• **Set task**
Copy every naming line of the rows below word for word, from kingdom through common name, and leave the pictures out.
[Start]
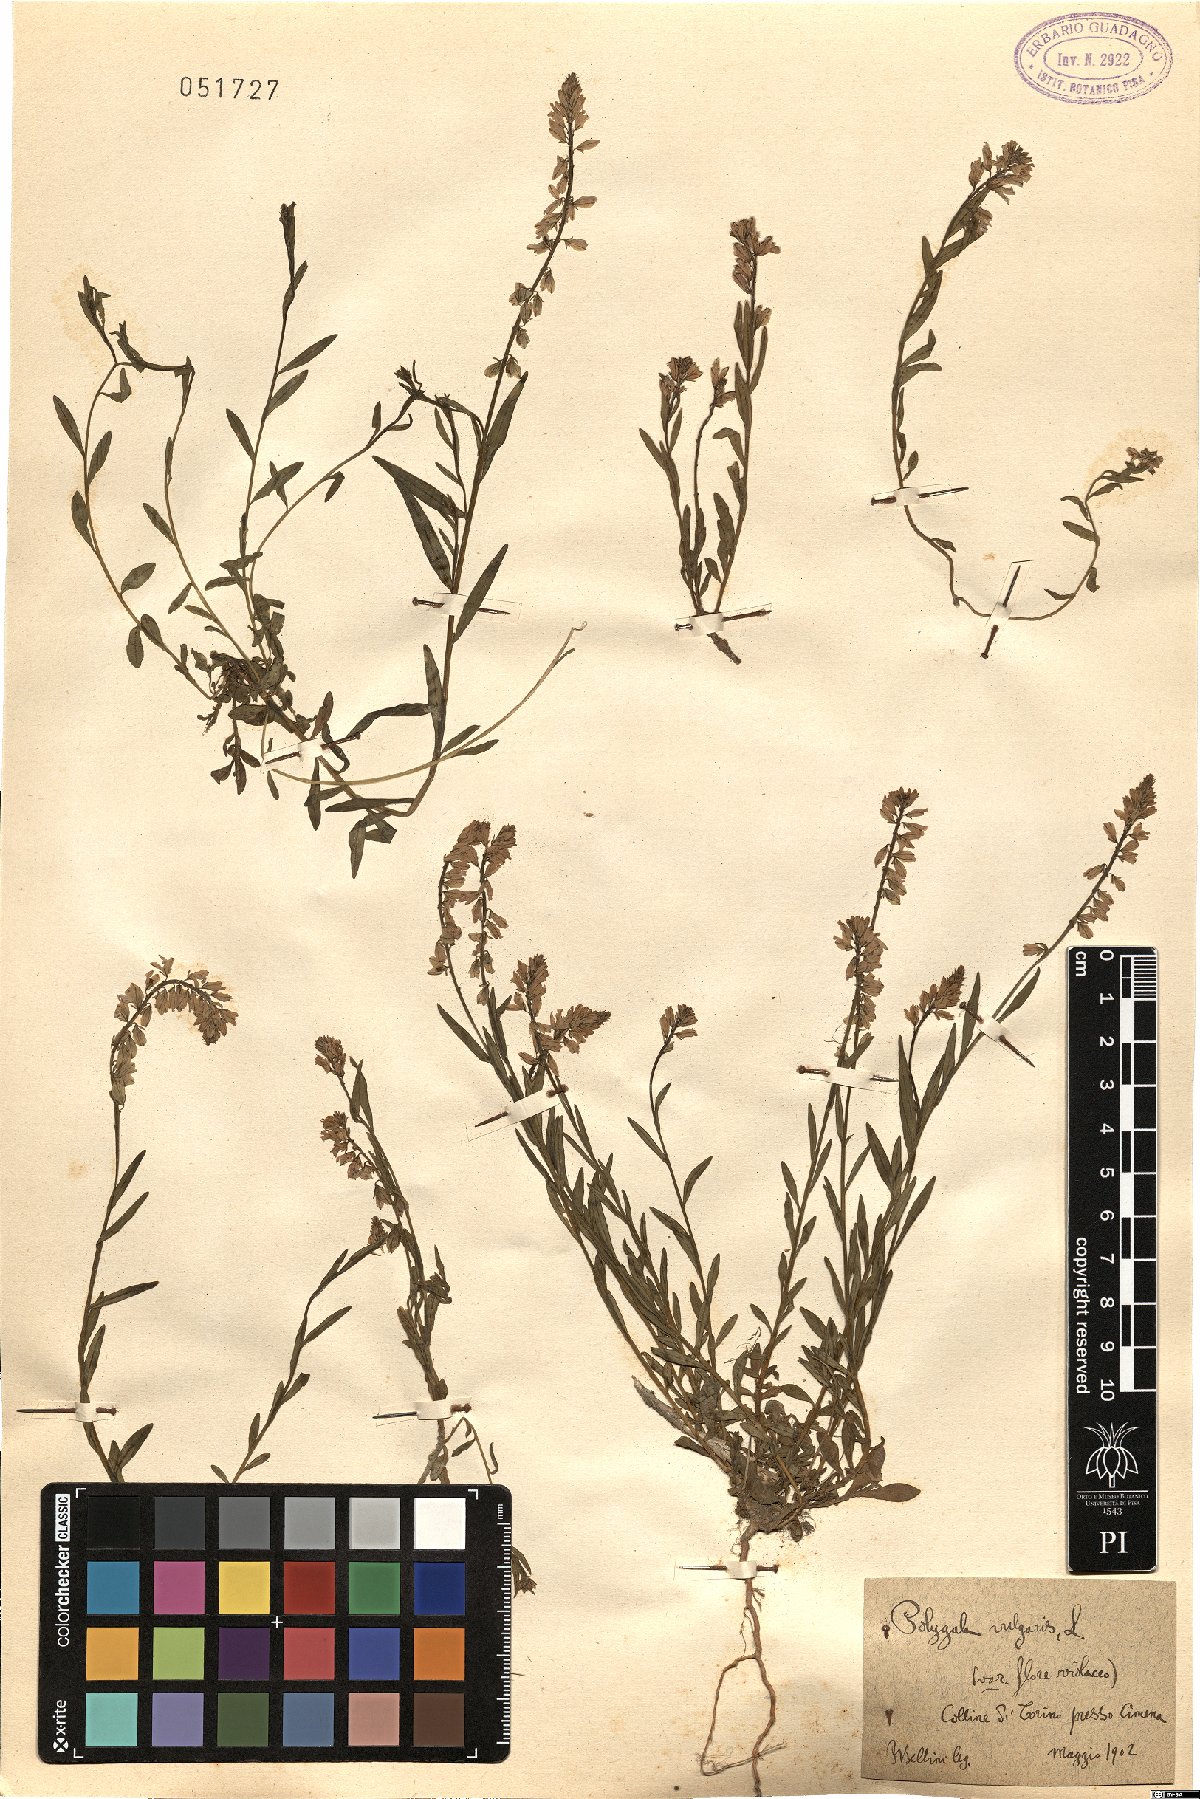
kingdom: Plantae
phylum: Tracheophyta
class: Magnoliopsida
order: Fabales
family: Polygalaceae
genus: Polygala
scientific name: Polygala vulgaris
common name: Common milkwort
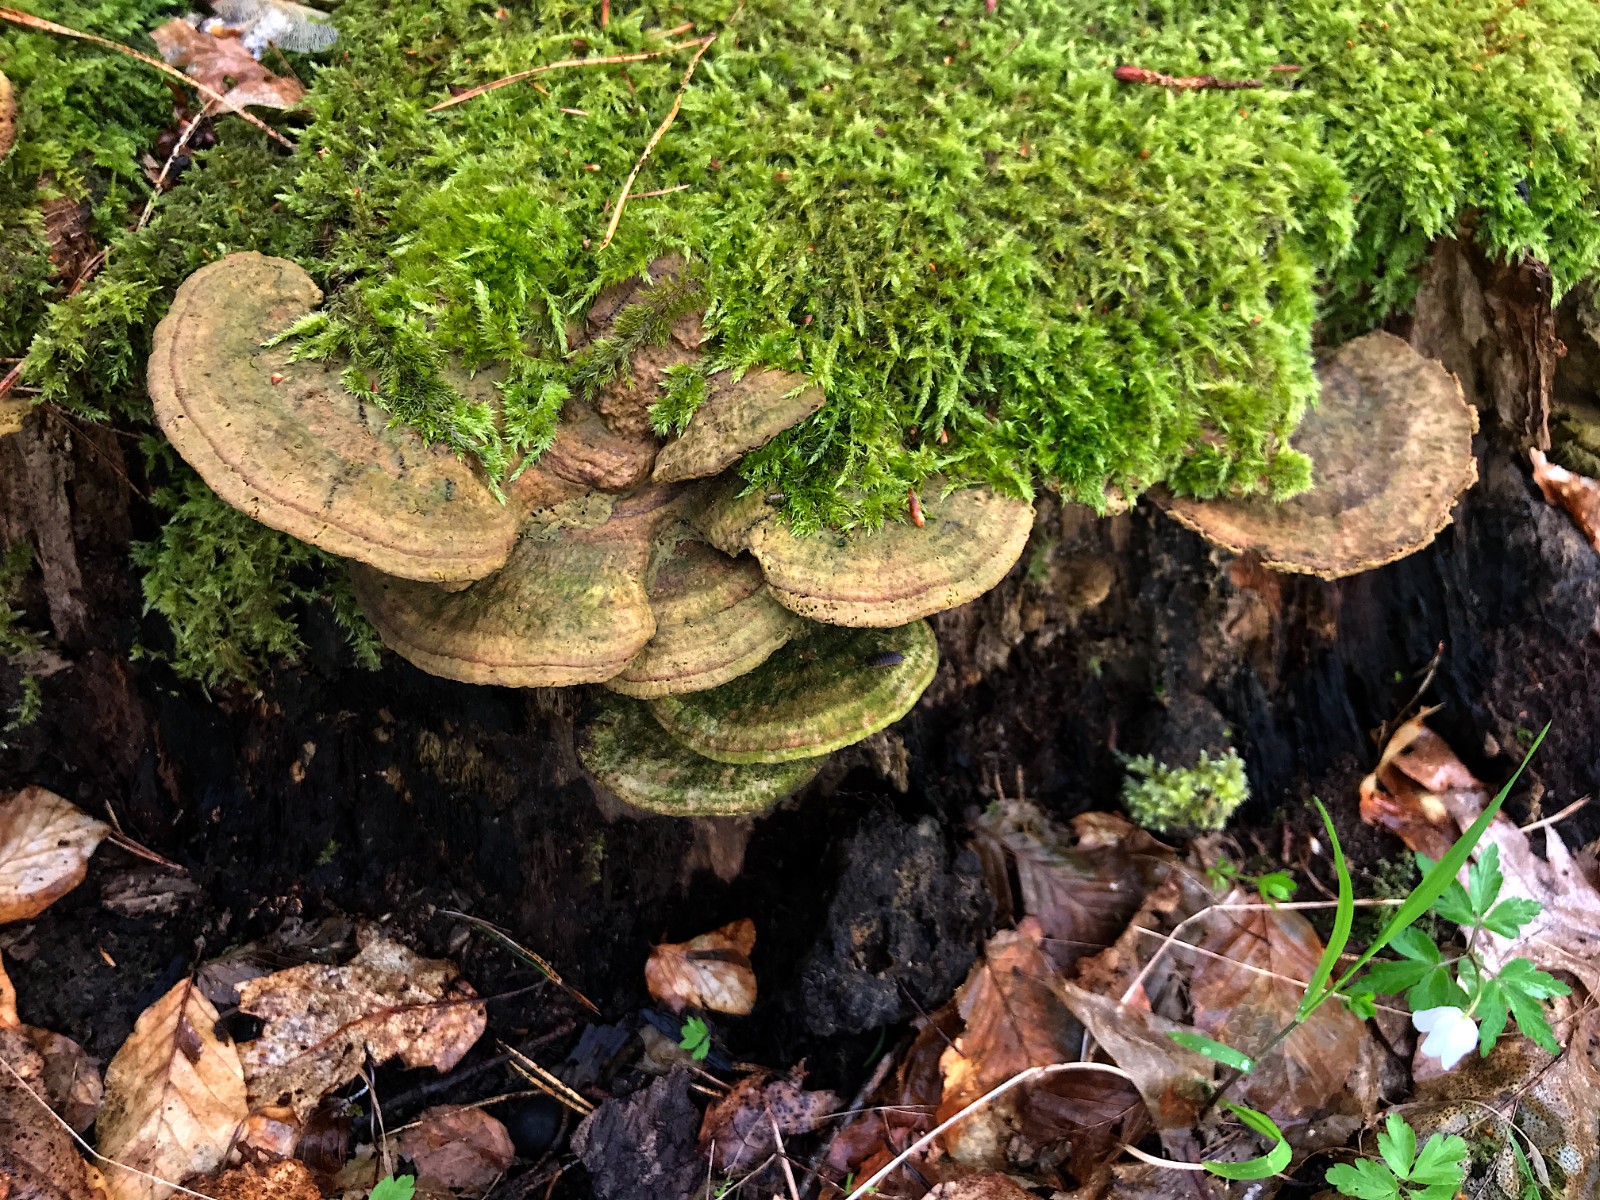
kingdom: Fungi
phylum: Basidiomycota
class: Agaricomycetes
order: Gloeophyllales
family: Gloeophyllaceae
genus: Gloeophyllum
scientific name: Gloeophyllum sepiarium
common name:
[End]
• **Result**
kingdom: Plantae
phylum: Tracheophyta
class: Magnoliopsida
order: Fabales
family: Polygalaceae
genus: Polygala
scientific name: Polygala vulgaris
common name: Common milkwort
kingdom: Fungi
phylum: Basidiomycota
class: Agaricomycetes
order: Gloeophyllales
family: Gloeophyllaceae
genus: Gloeophyllum
scientific name: Gloeophyllum sepiarium
common name:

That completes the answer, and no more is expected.